A bob of mass `m` attached with a string of length `l` tied to a point on ceiling is released from a position when its string is horizontal. At the bottom most point of its motion, an identical mass `m` gently stuck to it. Find the maximum angle from the vertical to which it rotates.
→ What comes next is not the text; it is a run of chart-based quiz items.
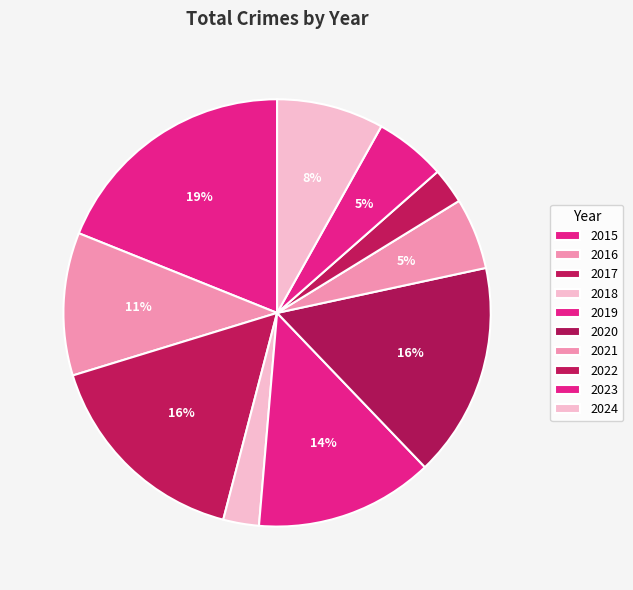

To the nearest percent, what is the difference between the largest and smallest slice percentages?

16%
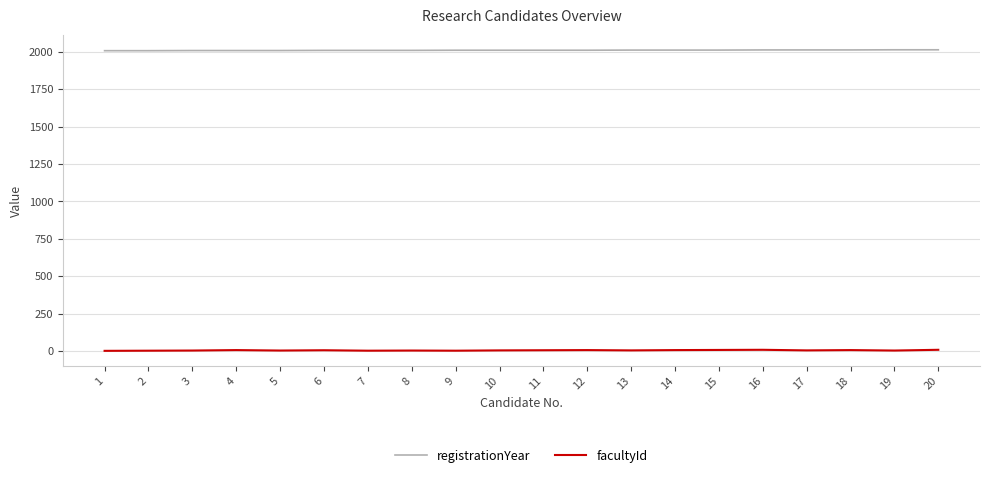

True or false: facultyId and registrationYear intersect in this chart.

False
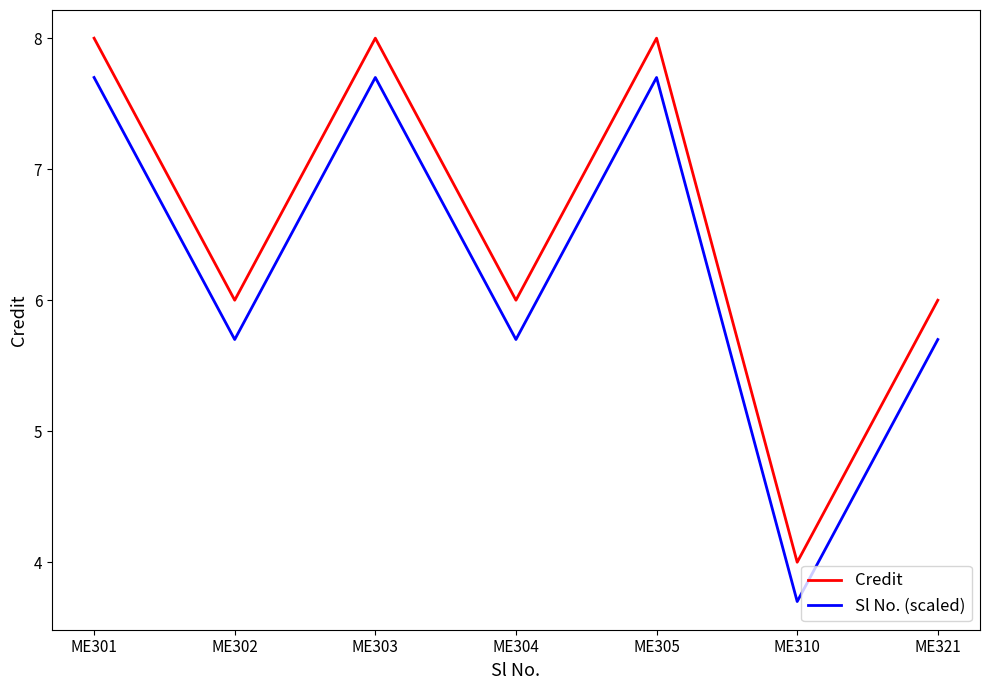

What is the spread (max minus min) of values at ME302?

0.3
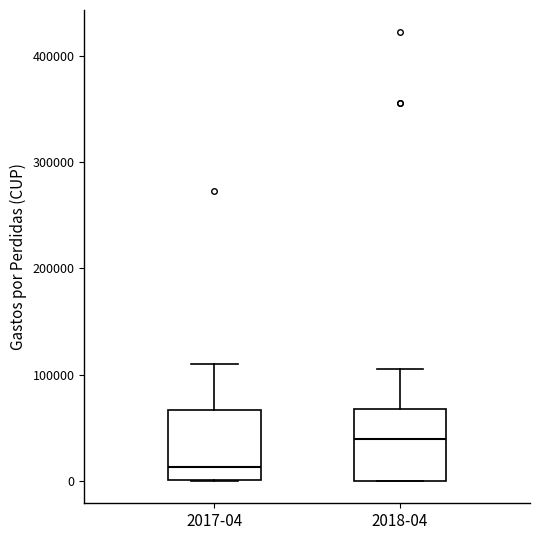

Reading left to right, read every box against the y-axis: the position of its median line, the range the box covers, and the ends of its whiskers. The values are not printed on the chart, so give them approximately, as read against the axis.

2017-04: median 10000, box 0 to 70000, whiskers 0 to 110000
2018-04: median 40000, box 0 to 70000, whiskers 0 to 110000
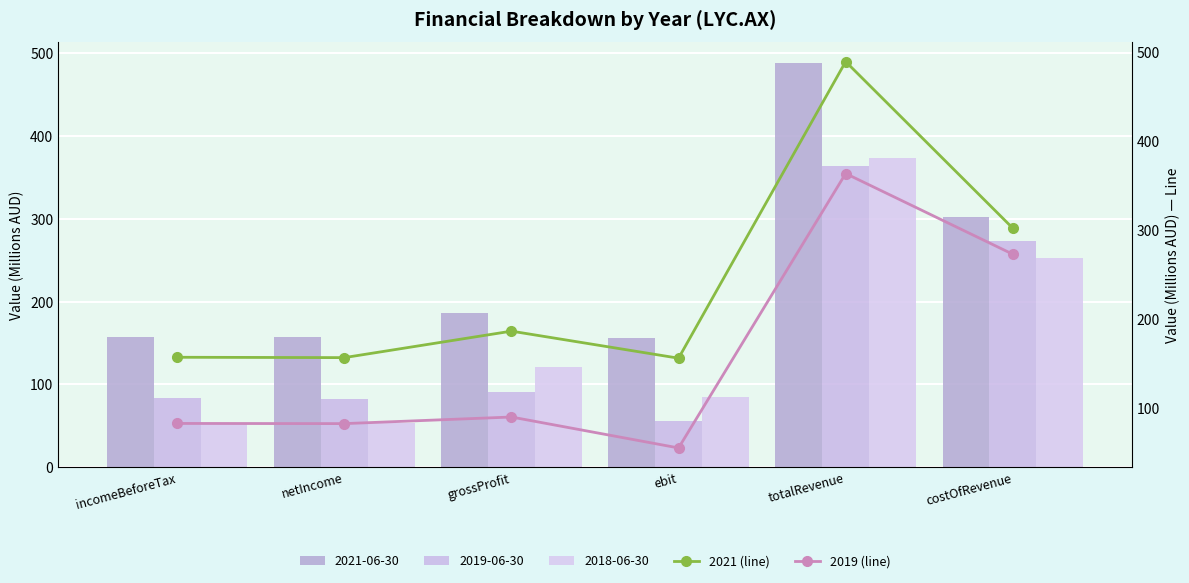

The 2019 (line) series shows 553.0 at totalRevenue. True or false?

False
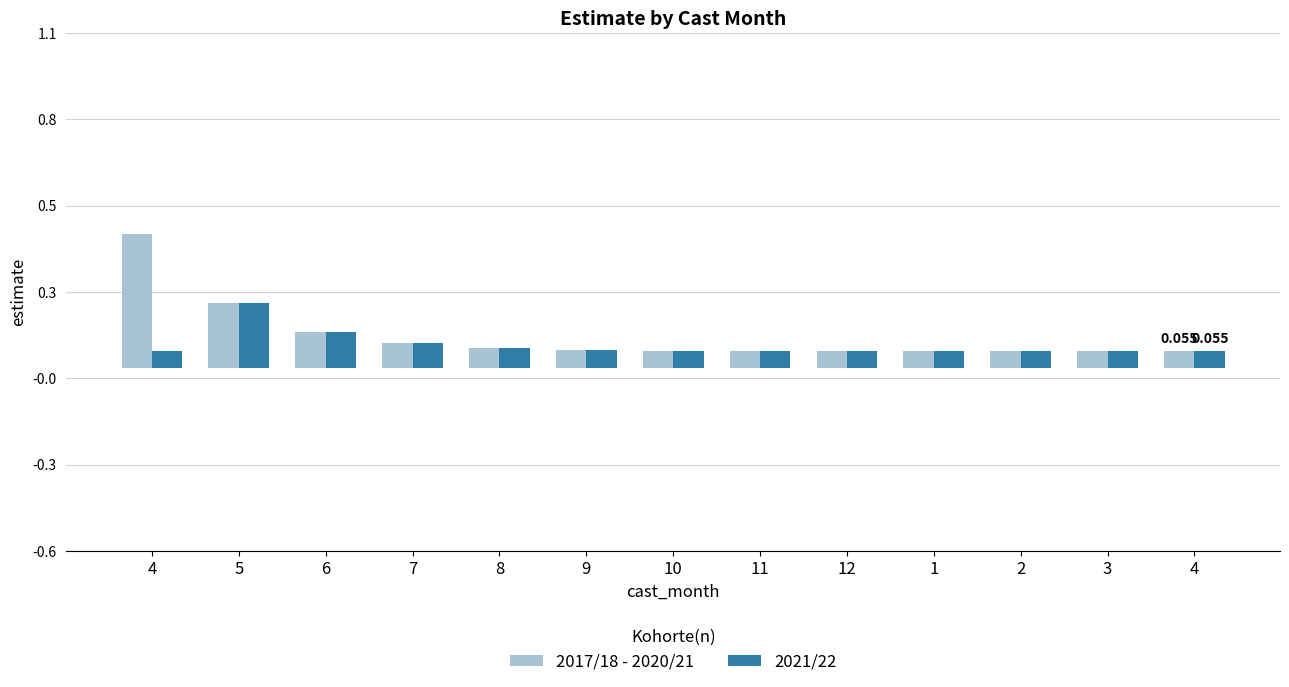

How many bars are there in each group?

2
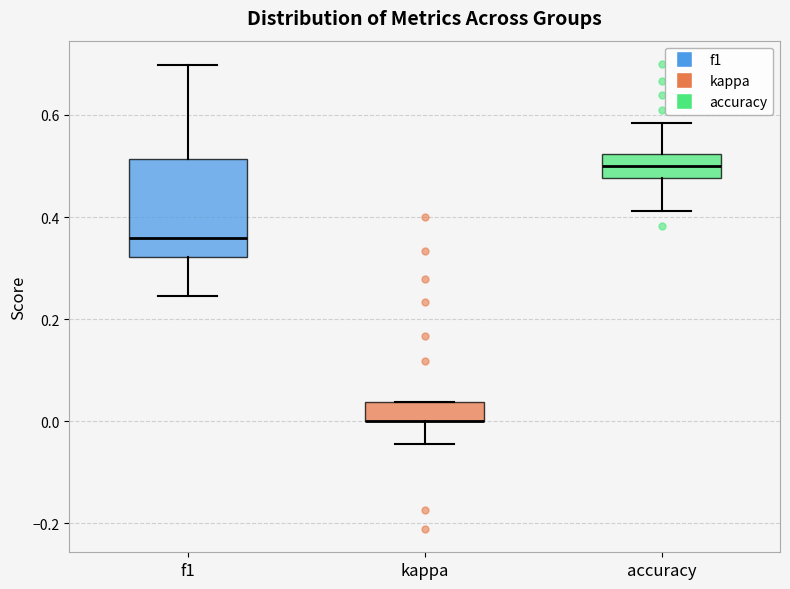

Where does the lower whisker of the box for accuracy end on the y-axis? The values are not printed on the chart, so give them approximately, as read against the axis.

0.42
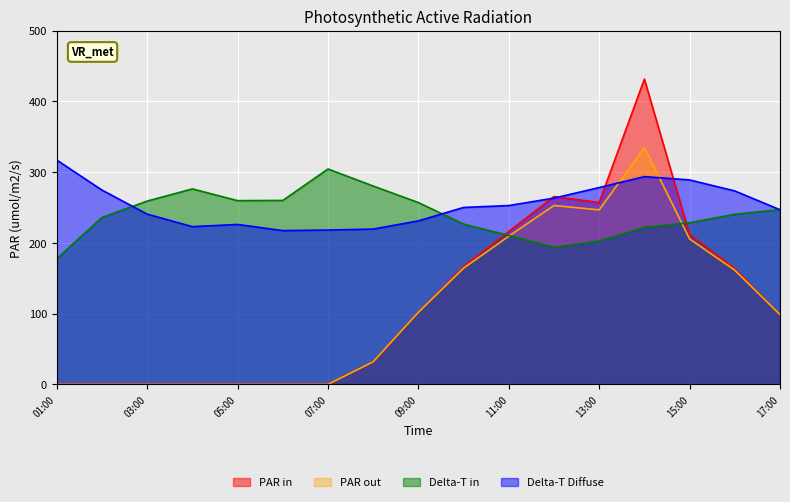

The PAR out series shows 0.0 at 05:00. True or false?

True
To solve the problem step by step, we will follow the principles of energy conservation and momentum conservation. ### Step 1: Determine the velocity of the bob just before the collision When the bob is released from the horizontal position, it falls a vertical distance equal to the length of the string, \( l \). The potential energy at the top is converted to kinetic energy at the bottom. Using the formula for kinetic energy: \[ KE = PE \] \[ \frac{1}{2} m v^2 = mgh \] where \( h = l \) (the height fallen). Thus, \[ \frac{1}{2} m v^2 = mg l \] Solving for \( v \): \[ v^2 = 2gl \quad \Rightarrow \quad v = \sqrt{2gl} \] ### Step 2: Apply conservation of momentum at the moment of collision When the identical mass \( m \) strikes the bob, we can apply the conservation of linear momentum. The initial momentum before the collision is: \[ p_{initial} = mv + 0 = m\sqrt{2gl} \] After the collision, both masses stick together and move with a common velocity \( v' \): \[ p_{final} = (m + m)v' = 2mv' \] Setting the initial momentum equal to the final momentum: \[ m\sqrt{2gl} = 2mv' \] Cancelling \( m \) (assuming \( m \neq 0 \)): \[ v' = \frac{\sqrt{2gl}}{2} = \frac{1}{2}\sqrt{2gl} \] ### Step 3: Determine the height reached after the collision After the collision, the combined mass rises to a height \( h \) due to the kinetic energy it has. Using the work-energy principle: \[ KE_{initial} = PE_{final} \] The initial kinetic energy after the collision is: \[ KE = \frac{1}{2} (2m) v'^2 = 2m \left(\frac{1}{2}\sqrt{2gl}\right)^2 = 2m \cdot \frac{1}{4} \cdot 2gl = mgl \] The potential energy at height \( h \) is: \[ PE = (2m)gh \] Setting these equal gives: \[ mgl = 2mgh \] Cancelling \( m \) (assuming \( m \neq 0 \)): \[ gl = 2gh \quad \Rightarrow \quad h = \frac{l}{2} \] ### Step 4: Relate height to the angle \( \theta \) From the geometry of the pendulum, we know: \[ h = l(1 - \cos \theta) \] Substituting \( h = \frac{l}{2} \): \[ \frac{l}{2} = l(1 - \cos \theta) \] Dividing both sides by \( l \) (assuming \( l \neq 0 \)): \[ \frac{1}{2} = 1 - \cos \theta \] Rearranging gives: \[ \cos \theta = \frac{1}{2} \] ### Step 5: Solve for the angle \( \theta \) Taking the inverse cosine: \[ \theta = \cos^{-1}\left(\frac{1}{2}\right) \] This corresponds to: \[ \theta = 60^\circ \] ### Final Answer The maximum angle from the vertical to which the bob rotates is \( 60^\circ \). ---